6. Plan, test and schedule content
You know the drill. Once you’ve identified the holidays you want to cover on social media take time to schedule the content in advance as that will create room for you to handle real-time engagement during the busy period. Take advantage of content calendars à la Falcon’s which can look a little something like this in the month of December:
7. Promote your top-selling products
The holiday season is a highly promotional period on social media. Enter the arena knowing which products are top sellers and which ones you want to turn into top sellers by the end of the campaign season. Design a flexible budget that can handle always-on campaigns as well as the activity on high-volume days such as Black Friday or Cyber Monday.
Who do you want to reach during the holidays? If it is people who don’t know your business yet, then create a Lookalike Audience. No? Then you could look into creating a Custom Audience from your customer insights. That’s not it either? Then it must be the group that hasn’t clicked on your checkout; so you should install a Facebook pixel for and create a Custom Audience from your website visitors.
To be sure, you can always A/B test the same ad on different audiences to see which audience performs better.
8. Mobile first!
Nearly 40% of shoppers make informed purchase decisions via their mobile devices. To capitalize on this growing opportunity you need to start investing in mobile marketing. People expect a seamless shopping experience from seeing the advertisement to checkout. I mentioned above that mobile has extended the consumer journey. Google has famously dubbed this extension micro-moments, those fleeting windows when we are most open to making purchase decisions.
Screen shopping is the new window shopping even if it is just that impulse purchase. Is Adidas on to something?
9. Go live!
If you plan to host a Christmas party for your employees then why not extend the invite to your fans by broadcasting parts of the event on Facebook or Instagram Live. It will give people a front row seat into your company culture.
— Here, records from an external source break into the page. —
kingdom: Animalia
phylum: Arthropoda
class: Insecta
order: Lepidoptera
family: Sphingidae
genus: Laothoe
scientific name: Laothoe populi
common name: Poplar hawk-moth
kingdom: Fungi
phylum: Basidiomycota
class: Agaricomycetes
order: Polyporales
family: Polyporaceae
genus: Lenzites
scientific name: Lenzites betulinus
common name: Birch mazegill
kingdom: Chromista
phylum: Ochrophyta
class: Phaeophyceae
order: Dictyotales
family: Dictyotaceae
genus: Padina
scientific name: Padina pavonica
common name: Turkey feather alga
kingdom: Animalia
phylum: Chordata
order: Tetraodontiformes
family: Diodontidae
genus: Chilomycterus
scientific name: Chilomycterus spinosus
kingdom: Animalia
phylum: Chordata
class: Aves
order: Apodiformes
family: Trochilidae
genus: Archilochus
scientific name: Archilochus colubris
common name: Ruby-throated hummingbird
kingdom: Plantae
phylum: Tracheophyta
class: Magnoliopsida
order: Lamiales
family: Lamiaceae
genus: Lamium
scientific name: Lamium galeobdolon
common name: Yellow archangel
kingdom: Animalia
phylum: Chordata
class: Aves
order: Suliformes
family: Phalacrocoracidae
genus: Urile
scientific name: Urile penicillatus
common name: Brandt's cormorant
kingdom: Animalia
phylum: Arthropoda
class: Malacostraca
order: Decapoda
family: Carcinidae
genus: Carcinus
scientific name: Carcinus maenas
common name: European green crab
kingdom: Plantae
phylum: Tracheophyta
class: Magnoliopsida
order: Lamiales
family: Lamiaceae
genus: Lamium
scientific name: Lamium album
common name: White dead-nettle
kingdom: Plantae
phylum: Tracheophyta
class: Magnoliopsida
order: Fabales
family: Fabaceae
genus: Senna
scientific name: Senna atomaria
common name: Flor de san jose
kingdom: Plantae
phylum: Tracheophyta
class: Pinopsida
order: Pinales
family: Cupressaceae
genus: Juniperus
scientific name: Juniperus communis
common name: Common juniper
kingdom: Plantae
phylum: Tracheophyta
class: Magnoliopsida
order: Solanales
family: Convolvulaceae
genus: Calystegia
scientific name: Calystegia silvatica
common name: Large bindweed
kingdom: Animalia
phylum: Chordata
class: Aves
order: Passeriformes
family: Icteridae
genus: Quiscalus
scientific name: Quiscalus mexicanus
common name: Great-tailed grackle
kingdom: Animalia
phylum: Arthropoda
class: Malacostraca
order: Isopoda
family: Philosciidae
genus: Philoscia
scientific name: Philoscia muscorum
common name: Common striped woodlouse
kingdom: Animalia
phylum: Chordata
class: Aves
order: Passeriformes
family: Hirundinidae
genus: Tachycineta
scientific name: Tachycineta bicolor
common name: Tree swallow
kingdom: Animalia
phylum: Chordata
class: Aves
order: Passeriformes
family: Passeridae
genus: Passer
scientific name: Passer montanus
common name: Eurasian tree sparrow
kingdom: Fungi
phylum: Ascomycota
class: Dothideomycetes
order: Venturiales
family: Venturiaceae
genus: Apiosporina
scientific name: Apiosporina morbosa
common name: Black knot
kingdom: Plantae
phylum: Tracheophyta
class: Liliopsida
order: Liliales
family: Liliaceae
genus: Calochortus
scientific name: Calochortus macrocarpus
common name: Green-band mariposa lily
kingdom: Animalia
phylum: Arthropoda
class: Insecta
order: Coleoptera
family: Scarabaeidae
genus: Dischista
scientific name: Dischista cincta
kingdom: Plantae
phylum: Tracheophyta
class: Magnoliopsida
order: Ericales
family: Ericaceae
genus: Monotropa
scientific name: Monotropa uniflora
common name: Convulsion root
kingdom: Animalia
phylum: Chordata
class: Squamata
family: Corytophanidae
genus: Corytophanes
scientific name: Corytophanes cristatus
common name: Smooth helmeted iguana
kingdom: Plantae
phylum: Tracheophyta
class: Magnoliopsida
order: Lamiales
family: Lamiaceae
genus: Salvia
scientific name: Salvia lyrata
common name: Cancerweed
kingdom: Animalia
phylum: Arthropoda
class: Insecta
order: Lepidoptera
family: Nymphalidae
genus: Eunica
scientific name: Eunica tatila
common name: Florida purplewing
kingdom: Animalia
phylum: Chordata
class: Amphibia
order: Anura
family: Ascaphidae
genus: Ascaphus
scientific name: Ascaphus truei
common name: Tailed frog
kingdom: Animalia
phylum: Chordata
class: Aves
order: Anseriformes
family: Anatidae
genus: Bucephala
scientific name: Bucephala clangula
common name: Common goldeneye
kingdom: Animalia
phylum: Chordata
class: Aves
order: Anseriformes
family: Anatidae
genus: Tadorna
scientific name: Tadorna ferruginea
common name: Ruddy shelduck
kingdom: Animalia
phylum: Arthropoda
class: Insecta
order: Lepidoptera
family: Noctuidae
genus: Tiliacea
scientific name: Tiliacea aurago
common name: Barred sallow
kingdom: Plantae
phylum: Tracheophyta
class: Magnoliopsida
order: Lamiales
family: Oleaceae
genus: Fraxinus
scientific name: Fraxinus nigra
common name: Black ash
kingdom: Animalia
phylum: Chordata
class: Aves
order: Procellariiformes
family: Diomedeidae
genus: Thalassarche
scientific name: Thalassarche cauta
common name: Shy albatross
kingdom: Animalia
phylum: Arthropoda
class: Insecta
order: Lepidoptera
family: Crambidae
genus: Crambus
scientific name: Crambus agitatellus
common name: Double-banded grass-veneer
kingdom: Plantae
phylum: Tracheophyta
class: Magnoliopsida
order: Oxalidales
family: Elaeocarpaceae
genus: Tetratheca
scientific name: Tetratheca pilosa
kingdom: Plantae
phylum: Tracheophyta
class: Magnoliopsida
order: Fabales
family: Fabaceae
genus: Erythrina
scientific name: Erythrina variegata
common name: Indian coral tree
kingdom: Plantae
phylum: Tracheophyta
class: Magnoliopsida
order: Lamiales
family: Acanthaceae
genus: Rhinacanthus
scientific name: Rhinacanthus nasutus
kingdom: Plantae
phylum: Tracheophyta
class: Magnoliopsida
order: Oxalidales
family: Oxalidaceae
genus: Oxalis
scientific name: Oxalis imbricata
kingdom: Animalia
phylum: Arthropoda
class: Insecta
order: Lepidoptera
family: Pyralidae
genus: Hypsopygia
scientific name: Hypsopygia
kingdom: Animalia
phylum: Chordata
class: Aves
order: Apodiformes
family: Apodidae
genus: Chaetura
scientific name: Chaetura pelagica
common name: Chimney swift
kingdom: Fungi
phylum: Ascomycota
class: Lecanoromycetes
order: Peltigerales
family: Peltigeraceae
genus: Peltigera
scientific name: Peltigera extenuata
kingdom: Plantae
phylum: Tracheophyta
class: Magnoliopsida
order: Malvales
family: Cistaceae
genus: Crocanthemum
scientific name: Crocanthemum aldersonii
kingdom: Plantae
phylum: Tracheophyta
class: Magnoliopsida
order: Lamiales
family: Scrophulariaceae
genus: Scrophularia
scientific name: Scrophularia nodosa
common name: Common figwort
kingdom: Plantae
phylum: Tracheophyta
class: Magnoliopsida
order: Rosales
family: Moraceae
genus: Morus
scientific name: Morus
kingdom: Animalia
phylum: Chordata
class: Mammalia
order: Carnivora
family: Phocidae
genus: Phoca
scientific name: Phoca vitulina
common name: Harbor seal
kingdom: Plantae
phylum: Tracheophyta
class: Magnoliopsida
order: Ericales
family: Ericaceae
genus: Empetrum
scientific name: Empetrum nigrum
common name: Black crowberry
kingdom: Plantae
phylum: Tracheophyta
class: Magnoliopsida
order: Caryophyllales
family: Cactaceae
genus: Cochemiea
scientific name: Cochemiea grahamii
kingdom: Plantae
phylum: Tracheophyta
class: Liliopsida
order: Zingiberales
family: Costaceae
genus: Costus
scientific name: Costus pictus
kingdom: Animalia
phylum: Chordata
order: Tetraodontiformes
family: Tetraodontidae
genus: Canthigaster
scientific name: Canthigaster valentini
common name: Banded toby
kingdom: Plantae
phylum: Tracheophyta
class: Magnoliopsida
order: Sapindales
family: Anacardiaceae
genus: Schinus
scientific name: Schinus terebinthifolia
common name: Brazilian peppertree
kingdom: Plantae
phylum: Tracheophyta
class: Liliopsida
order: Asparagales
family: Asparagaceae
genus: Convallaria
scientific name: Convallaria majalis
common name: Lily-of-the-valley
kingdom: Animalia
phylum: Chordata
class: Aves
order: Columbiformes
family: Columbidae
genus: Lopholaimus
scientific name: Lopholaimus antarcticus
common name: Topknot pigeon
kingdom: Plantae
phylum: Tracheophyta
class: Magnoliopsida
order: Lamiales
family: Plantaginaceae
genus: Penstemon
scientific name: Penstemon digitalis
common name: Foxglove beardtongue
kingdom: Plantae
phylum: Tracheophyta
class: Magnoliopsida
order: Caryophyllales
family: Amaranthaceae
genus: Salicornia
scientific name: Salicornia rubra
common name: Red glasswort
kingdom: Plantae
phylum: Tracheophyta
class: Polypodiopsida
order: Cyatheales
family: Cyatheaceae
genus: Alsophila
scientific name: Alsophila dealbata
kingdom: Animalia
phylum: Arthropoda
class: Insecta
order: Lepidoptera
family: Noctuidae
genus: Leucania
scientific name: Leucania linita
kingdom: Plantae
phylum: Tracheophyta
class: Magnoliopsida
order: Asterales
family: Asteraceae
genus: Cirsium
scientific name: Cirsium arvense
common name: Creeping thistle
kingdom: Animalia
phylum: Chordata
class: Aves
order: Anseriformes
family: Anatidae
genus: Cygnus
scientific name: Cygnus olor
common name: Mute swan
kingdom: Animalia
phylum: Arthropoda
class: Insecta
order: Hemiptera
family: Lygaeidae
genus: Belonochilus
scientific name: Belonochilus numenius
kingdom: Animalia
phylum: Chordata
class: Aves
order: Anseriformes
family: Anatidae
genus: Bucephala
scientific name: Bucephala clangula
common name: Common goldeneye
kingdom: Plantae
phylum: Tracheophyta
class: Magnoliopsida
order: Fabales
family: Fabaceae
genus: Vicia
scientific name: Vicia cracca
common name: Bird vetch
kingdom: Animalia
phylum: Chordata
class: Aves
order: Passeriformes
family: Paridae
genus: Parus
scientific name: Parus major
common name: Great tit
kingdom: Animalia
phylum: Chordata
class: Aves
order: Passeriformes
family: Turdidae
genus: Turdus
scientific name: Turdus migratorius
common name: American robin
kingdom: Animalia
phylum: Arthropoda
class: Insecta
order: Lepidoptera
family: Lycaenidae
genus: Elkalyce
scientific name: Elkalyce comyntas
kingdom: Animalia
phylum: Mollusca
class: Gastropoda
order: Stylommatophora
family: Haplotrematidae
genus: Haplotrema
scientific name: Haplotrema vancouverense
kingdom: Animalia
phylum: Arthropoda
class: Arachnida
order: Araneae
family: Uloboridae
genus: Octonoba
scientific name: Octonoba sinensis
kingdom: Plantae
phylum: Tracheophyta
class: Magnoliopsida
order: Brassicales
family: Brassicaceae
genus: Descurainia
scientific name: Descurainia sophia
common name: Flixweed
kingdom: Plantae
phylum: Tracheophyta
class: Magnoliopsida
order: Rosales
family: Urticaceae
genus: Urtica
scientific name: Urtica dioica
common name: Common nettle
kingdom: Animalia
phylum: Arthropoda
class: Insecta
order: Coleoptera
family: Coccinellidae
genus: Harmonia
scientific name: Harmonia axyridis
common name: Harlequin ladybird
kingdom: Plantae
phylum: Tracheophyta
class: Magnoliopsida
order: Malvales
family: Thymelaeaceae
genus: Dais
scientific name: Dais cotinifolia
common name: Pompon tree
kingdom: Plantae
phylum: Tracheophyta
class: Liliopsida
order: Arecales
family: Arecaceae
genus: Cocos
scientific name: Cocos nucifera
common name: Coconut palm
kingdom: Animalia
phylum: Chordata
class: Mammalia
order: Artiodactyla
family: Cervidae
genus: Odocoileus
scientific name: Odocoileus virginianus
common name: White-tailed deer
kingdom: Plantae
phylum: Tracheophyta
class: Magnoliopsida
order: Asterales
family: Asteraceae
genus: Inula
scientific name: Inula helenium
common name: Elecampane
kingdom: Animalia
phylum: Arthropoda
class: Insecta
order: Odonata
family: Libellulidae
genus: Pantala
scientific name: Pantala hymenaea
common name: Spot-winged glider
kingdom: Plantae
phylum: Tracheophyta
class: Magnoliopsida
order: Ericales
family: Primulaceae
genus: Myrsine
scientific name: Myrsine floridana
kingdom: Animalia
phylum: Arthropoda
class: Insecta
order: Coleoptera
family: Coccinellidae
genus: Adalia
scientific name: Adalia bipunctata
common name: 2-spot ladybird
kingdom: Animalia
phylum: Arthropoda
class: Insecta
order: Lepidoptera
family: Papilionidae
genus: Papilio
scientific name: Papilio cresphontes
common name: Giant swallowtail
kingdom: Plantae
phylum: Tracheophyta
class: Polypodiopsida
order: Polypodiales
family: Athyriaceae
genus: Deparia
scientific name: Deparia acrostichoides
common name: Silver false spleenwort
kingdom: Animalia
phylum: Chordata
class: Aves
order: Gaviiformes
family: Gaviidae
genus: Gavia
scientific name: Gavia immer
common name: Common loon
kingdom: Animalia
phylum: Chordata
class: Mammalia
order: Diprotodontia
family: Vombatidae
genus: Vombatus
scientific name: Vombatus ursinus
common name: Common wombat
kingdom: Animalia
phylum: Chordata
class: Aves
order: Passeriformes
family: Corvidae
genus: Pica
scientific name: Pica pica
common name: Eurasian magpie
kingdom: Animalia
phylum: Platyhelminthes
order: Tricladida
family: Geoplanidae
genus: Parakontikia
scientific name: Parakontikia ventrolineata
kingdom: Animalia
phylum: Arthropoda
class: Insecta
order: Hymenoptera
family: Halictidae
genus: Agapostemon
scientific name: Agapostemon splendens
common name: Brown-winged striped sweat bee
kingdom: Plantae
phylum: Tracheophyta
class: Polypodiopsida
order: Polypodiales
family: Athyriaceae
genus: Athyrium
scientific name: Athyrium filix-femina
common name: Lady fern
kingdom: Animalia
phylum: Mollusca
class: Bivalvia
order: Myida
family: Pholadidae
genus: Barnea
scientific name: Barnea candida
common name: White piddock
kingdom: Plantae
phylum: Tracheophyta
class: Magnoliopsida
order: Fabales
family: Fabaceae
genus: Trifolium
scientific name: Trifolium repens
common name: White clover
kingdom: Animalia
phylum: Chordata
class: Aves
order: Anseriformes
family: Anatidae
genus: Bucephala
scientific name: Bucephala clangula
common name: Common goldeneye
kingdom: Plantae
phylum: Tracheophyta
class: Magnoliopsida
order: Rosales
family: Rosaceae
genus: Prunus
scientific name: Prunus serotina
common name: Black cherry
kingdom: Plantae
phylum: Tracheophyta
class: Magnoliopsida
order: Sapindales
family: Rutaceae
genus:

If that’s not your thing you could host random giveaways or announce exclusive deals instead.
10. Crises happen to the best of us
If you’ve been checking items off of your holiday campaign checklist as you’re reading this chances are you’re pretty well prepared. Right? Wrong. That’s what the universe wants you to think but you’re no less exposed to a social media crisis around the holidays. Go old school and prepare a call tree so whoever is on call during the holidays knows how to activate the right colleagues.
Also, equip yourself with pre-approved templates to calm people down until you’ve had time to figure out a PR game plan.
11. Post holidays
Allocate some budget for the weeks after New Year. Shoppers are right back at it on the first of the year and that is your chance to convert engaged customers into loyal customers. 45% of shoppers say they continue to shop in January to take advantage of post-holiday sales. Don’t let all your hard work acquiring new customers spiral downward. Consider introducing new product lines or special offers to keep the momentum with new demand generation and cross-sell opportunities.
There you have it. Make sure to build a strong foundation and make sure to address the basics first. NRF expects 2017 holiday retail sales to increase another 4% totaling up to $682 billion. That’s a whole lotta cash but you’re now in the loop about what you have to do to drive more sales.